▸ **Reading text**:
--------------------
Town and district headquarters in Jammu and Kashmir, India

Doda is a town and a notified area committee in Doda district in the Indian union territory of Jammu and Kashmir. Doda has an average elevation of 1,107 m.

==Climate==
The climate of the area is not uniform due to wide variations in altitude from place to place. The area, in general, enjoys temperate to sub-tropical type of climate. The climate of the district is almost dry. The rainfall is scanty. The temperature of the district varies from place to place. Ramban and Doda tehsils are fairly warmer while the regions like Dessa Valley tehsil Bhagwah, Gundna, Padder, Marwah and Warwan remain snow bound for five-six months of the year. Summer is generally without rain and precipitation. Almost all the regions experiences snowfall in the winter. The precipitation occurs either in the form of snowfall in higher regions and as rainfall in the lower regions. Monsoons prevail from July to September. Rainfall in the Doda district is heavy during July and September. The average annual rainfall is 926 mm and snowfall of about 135 mm.

Climate data for Doda, Jammu and Kashmir, India
| Month | Jan | Feb | Mar | Apr | May | Jun | Jul | Aug | Sep | Oct | Nov | Dec | Year |
| Mean daily maximum °C (°F) | 7.6 (45.7) | 10.7 (51.3) | 16.1 (61.0) | 21.4 (70.5) | 25.5 (77.9) | 29.3 (84.7) | 30.4 (86.7) | 29.8 (85.6) | 27.8 (82.0) | 22.9 (73.2) | 16.3 (61.3) | 9.9 (49.8) | 20.6 (69.1) |
| Mean daily minimum °C (°F) | −1.9 (28.6) | 0.7 (33.3) | 4.1 (39.4) | 7.8 (46.0) | 11.1 (52.0) | 15.2 (59.4) | 18.5 (65.3) | 17.6 (63.7) | 12.9 (55.2) | 6.1 (43.0) | 1 (34) | −1.3 (29.7) | 7.7 (45.8) |
| Average precipitation mm (inches) | 11.8 (0.46) | 28.5 (1.12) | 39.6 (1.56) | 23.3 (0.92) | 21 (0.8) | 27.3 (1.07) | 29.3 (1.15) | 29.8 (1.17) | 2.5 (0.10) | 10.7 (0.42) | 9.4 (0.37) | 13.4 (0.53) | 246.6 (9.67) |
Source 1: World Weather Online
Source 2: Meoweather

==Demographics==

As of 2011 India census, Doda had a population of 21,605. There were 12,506 males (58%) and 9,099 females (42%). Of the population, 2,726 (12.6%) were age 0-6: 1,487 males (55%) and 1,239 females (45%). The literacy rate for the people over six was 85.1% (males 92.1%, females 75.2%).

===Religion===
Islam has been dominant religion in the town with over 66.45% adherents, while Hinduism is followed by 32.62% of the people. Christianity and Sikhism are followed by 0.12% and 0.64% people respectively.

==Transport==
===Road===
Doda is well-connected by road to other places in Jammu and Kashmir and India by the NH 244.

===Rail===
Doda is not connected with railways. The nearest railway station is Udhampur railway station located at a distance of 100 kilometres.

===Air===
The nearest airport is Jammu Airport located at a distance of 167 kilometres. There are plans to construct an airport in the neighbouring district city of Kishtwar. Upon its completion, the nearest airport at Kishtwar will be around 63 kilometres.
--------------------
▸ **Supplied entries**:

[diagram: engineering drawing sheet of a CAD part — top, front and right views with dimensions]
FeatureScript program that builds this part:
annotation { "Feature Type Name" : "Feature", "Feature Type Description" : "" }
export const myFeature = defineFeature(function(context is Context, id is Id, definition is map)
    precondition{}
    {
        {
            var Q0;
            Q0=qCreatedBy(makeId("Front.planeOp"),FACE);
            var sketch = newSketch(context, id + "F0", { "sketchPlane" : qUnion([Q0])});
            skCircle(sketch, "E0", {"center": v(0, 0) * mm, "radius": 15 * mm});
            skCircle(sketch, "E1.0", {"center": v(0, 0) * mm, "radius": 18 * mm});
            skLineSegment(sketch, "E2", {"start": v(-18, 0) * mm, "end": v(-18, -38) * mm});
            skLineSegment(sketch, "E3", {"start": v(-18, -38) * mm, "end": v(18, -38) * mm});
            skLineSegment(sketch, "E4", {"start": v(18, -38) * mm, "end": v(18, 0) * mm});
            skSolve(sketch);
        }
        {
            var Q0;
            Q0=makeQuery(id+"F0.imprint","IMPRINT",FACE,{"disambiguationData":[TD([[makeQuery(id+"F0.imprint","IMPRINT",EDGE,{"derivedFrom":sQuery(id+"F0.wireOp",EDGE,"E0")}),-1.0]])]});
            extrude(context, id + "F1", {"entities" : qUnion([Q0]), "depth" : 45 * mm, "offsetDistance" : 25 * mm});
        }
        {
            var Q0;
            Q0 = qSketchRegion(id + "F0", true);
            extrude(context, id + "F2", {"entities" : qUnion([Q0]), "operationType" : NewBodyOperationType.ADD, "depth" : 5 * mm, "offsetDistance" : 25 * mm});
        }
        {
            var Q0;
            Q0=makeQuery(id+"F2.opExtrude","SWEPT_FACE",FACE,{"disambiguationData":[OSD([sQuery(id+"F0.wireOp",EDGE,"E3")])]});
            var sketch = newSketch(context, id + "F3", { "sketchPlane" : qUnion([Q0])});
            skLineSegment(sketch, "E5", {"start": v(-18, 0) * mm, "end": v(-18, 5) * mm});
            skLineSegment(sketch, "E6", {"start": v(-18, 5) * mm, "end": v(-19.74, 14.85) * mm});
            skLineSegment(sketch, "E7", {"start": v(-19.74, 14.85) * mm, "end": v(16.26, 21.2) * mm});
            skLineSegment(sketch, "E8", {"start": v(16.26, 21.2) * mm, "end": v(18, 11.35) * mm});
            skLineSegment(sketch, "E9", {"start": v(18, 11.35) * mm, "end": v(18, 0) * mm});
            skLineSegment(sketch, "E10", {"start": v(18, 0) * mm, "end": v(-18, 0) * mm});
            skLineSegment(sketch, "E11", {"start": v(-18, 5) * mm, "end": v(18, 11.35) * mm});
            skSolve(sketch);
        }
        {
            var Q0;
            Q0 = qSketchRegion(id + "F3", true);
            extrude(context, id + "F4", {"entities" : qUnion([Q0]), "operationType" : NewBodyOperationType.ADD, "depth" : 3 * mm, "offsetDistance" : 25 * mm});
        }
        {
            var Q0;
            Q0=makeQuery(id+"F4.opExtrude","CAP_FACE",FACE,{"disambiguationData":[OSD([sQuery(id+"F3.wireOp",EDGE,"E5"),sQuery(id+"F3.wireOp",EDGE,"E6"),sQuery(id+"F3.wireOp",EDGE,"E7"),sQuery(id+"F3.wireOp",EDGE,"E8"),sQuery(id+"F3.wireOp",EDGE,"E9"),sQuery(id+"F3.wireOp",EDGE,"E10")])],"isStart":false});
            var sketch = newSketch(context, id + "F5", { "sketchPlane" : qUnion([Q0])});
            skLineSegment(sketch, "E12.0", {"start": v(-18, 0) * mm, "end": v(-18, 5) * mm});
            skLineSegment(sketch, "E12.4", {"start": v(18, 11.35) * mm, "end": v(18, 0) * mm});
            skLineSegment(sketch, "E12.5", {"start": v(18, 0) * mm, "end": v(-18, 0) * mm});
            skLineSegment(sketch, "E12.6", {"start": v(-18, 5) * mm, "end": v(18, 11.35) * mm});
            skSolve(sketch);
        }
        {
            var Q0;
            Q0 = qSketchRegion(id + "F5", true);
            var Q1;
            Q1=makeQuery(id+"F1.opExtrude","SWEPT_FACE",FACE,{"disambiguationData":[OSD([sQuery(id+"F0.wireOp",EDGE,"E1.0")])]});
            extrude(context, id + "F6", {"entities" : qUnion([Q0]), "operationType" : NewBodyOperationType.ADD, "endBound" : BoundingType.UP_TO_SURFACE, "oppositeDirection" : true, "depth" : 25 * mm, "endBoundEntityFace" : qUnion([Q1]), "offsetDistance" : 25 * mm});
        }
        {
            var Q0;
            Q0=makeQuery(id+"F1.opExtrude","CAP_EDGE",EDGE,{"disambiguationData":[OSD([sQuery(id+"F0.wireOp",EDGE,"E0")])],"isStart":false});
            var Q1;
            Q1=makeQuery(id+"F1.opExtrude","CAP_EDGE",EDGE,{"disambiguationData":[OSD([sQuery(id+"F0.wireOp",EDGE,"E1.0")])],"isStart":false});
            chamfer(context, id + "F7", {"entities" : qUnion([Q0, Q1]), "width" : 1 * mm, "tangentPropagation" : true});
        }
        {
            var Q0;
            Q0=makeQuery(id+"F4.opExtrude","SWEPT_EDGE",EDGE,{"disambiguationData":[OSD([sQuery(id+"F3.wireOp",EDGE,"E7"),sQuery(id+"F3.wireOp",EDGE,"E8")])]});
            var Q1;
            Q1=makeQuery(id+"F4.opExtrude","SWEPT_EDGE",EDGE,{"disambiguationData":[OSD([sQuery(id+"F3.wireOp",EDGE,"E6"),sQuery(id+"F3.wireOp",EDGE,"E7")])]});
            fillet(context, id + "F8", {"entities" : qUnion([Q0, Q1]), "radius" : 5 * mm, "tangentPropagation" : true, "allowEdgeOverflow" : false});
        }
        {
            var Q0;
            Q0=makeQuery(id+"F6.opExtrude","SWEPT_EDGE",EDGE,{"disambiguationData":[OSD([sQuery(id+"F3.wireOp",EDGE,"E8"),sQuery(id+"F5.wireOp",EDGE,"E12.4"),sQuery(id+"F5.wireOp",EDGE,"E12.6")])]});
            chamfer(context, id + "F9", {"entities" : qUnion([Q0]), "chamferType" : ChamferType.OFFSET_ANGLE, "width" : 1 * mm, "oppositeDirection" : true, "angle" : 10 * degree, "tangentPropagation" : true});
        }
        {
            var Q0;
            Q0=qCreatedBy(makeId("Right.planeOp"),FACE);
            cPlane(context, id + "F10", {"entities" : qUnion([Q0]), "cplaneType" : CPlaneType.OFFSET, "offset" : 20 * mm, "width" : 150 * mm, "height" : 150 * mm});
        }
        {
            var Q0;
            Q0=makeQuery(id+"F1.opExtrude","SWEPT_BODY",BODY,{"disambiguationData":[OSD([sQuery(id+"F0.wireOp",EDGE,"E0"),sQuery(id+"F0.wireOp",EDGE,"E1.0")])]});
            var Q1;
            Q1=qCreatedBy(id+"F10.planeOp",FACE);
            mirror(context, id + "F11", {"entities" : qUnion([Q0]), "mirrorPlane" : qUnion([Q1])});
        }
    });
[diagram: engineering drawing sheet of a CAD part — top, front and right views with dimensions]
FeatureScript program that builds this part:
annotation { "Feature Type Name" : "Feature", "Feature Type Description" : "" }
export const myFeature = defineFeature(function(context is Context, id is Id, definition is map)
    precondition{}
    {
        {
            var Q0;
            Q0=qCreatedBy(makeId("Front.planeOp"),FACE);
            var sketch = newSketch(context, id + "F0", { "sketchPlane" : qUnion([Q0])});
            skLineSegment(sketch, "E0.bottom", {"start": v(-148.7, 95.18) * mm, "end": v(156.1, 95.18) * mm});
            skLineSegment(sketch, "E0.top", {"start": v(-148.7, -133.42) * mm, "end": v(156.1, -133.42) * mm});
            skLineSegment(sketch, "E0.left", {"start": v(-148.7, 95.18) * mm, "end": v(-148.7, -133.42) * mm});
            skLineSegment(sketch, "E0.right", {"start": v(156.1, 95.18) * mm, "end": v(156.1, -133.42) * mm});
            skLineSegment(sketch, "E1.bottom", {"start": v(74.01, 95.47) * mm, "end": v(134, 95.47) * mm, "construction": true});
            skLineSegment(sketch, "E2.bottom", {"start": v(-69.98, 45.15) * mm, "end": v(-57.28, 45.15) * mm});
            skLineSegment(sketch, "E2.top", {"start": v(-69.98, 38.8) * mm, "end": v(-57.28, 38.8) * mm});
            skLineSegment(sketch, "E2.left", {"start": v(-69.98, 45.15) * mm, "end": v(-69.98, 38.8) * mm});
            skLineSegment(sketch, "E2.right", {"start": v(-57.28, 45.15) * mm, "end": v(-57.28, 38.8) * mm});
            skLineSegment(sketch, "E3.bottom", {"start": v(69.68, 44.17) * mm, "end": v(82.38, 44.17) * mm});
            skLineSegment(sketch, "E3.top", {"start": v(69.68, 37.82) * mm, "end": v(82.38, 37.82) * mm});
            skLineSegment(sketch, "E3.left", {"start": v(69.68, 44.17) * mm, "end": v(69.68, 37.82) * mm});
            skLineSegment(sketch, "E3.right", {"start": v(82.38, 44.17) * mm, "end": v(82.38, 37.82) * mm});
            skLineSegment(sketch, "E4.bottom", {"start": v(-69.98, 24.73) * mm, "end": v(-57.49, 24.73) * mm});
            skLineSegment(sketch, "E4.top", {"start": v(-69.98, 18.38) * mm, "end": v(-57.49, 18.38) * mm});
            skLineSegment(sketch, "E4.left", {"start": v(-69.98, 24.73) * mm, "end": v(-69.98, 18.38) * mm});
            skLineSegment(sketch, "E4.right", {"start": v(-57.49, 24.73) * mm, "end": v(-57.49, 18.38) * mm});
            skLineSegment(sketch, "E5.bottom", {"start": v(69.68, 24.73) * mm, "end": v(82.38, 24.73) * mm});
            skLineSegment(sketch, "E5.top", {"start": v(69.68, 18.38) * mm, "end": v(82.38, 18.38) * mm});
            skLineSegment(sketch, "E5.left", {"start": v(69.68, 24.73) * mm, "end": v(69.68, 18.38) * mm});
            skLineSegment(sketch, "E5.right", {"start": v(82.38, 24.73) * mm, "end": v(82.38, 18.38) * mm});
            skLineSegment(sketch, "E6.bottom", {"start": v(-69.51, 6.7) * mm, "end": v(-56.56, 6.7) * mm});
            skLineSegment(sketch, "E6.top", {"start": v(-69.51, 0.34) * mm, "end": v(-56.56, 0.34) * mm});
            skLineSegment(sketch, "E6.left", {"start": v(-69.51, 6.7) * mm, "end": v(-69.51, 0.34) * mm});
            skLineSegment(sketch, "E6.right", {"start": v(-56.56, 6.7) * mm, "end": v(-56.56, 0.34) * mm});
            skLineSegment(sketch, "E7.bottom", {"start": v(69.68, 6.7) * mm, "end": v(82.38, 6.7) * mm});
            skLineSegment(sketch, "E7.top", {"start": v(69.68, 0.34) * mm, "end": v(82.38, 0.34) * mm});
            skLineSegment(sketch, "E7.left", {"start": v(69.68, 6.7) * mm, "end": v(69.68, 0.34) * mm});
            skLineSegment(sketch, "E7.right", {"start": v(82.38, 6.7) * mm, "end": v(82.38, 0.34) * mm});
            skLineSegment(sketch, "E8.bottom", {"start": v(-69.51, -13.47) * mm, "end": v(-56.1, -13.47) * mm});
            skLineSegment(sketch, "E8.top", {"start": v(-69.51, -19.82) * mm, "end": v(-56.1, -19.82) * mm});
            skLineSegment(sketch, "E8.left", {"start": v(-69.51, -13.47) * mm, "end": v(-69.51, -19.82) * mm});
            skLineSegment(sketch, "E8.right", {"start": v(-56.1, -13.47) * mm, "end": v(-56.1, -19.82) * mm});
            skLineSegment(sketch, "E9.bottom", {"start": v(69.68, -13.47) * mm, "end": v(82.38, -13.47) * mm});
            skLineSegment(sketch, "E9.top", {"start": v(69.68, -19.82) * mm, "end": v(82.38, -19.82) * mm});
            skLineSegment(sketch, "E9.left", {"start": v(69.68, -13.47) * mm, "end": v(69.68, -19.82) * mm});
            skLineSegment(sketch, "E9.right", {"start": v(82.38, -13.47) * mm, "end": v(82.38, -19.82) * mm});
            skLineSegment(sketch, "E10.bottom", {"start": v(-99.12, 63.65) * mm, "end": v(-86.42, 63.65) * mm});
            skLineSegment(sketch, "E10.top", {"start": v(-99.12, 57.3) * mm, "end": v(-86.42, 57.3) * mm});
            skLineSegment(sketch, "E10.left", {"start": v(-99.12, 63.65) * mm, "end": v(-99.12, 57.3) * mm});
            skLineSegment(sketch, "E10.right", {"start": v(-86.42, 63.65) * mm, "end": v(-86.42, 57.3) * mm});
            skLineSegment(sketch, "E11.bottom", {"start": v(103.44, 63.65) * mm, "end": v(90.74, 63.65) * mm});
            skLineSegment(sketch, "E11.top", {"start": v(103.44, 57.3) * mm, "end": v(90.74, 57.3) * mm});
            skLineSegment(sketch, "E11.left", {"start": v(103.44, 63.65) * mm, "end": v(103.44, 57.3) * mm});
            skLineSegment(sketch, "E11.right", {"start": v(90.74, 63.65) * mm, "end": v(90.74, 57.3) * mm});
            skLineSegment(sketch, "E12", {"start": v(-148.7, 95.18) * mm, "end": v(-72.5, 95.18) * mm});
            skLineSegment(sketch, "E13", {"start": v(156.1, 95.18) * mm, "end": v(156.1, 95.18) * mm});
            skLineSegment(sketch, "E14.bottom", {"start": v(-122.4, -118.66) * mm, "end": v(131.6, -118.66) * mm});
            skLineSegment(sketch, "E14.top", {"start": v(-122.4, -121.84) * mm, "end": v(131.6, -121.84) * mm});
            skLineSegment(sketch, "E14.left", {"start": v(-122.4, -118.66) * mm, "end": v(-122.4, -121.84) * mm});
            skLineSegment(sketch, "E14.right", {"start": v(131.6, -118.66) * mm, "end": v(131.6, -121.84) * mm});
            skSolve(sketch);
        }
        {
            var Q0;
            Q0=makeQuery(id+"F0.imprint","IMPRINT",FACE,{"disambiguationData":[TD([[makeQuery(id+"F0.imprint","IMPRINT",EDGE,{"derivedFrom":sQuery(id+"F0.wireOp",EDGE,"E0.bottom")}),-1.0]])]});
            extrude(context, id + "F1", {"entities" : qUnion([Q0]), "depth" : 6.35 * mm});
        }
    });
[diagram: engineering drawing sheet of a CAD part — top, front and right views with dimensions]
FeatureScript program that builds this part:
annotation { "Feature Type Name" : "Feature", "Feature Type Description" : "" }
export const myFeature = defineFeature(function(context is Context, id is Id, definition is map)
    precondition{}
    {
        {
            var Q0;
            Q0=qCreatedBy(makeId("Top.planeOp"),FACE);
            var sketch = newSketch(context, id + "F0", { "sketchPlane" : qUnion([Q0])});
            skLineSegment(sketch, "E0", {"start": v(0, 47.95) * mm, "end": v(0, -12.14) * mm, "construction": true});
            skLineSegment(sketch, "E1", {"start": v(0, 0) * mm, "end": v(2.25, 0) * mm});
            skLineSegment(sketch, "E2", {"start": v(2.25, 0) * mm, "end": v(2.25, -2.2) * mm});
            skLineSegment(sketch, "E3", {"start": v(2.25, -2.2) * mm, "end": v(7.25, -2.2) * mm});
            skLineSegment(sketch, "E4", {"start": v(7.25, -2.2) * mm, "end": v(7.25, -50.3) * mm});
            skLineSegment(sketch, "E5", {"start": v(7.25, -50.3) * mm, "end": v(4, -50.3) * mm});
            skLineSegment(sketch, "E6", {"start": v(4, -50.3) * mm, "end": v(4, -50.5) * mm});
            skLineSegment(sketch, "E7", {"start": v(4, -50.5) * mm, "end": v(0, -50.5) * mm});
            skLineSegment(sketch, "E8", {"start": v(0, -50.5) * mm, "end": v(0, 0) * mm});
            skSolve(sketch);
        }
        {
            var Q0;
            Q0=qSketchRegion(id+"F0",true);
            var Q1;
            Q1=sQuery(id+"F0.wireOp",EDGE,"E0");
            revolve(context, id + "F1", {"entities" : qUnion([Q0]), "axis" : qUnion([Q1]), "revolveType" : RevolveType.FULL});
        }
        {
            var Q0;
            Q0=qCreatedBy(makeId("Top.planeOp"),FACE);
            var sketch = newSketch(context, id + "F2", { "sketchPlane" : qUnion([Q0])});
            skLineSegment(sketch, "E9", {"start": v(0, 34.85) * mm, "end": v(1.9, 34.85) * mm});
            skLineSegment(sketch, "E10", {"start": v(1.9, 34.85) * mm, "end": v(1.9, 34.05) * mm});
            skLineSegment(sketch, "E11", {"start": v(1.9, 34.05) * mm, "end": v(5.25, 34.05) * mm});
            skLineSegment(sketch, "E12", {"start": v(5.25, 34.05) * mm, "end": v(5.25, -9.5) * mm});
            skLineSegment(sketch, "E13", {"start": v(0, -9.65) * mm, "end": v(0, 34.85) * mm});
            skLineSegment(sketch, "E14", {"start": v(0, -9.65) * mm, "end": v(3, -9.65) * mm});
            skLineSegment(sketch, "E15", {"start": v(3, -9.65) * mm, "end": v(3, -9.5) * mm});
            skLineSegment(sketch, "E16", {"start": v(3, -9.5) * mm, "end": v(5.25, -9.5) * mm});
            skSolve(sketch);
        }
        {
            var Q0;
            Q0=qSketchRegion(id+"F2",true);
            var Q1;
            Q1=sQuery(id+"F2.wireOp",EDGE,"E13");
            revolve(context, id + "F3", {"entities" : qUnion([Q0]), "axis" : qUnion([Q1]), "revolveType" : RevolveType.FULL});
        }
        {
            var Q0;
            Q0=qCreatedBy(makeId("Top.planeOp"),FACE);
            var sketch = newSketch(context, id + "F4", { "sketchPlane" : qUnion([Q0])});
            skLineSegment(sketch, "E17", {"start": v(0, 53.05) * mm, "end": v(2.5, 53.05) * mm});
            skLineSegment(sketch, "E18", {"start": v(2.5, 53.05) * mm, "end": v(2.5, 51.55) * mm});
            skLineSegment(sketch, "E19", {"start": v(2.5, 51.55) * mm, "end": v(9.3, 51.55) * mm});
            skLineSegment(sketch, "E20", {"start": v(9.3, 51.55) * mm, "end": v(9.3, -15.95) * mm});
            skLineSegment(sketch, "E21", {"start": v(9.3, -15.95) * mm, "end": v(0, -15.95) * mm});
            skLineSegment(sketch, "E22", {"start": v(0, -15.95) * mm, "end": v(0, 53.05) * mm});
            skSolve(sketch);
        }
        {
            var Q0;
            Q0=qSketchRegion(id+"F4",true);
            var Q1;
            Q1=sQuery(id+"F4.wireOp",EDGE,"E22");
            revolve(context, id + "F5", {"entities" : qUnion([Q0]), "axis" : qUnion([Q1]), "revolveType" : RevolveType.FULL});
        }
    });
--------------------
▸ **Work request 1**:
How would you translate the sentence "Monsoons prevail from July to September." from the Doda article into Spanish?
▸ **Work request 2**:
Which religions does the Doda article name, and what share of people follows each?
▸ **Work request 3**:
Could you rewrite the Doda article's paragraph beginning "As of 2011 India census" as a bulleted list that keeps its main figures?

▸ **Written response 1**:
Los monzones predominan de julio a septiembre.

▸ **Written response 2**:
- Islam: over 66.45%
- Hinduism: 32.62%
- Christianity: 0.12%
- Sikhism: 0.64%

▸ **Written response 3**:
- Population (2011 India census): 21,605
- Males: 12,506 (58%)
- Females: 9,099 (42%)
- Children aged 0–6: 2,726 (12.6%), of whom 1,487 were male (55%) and 1,239 female (45%)
- Literacy rate for people over six: 85.1% (males 92.1%, females 75.2%)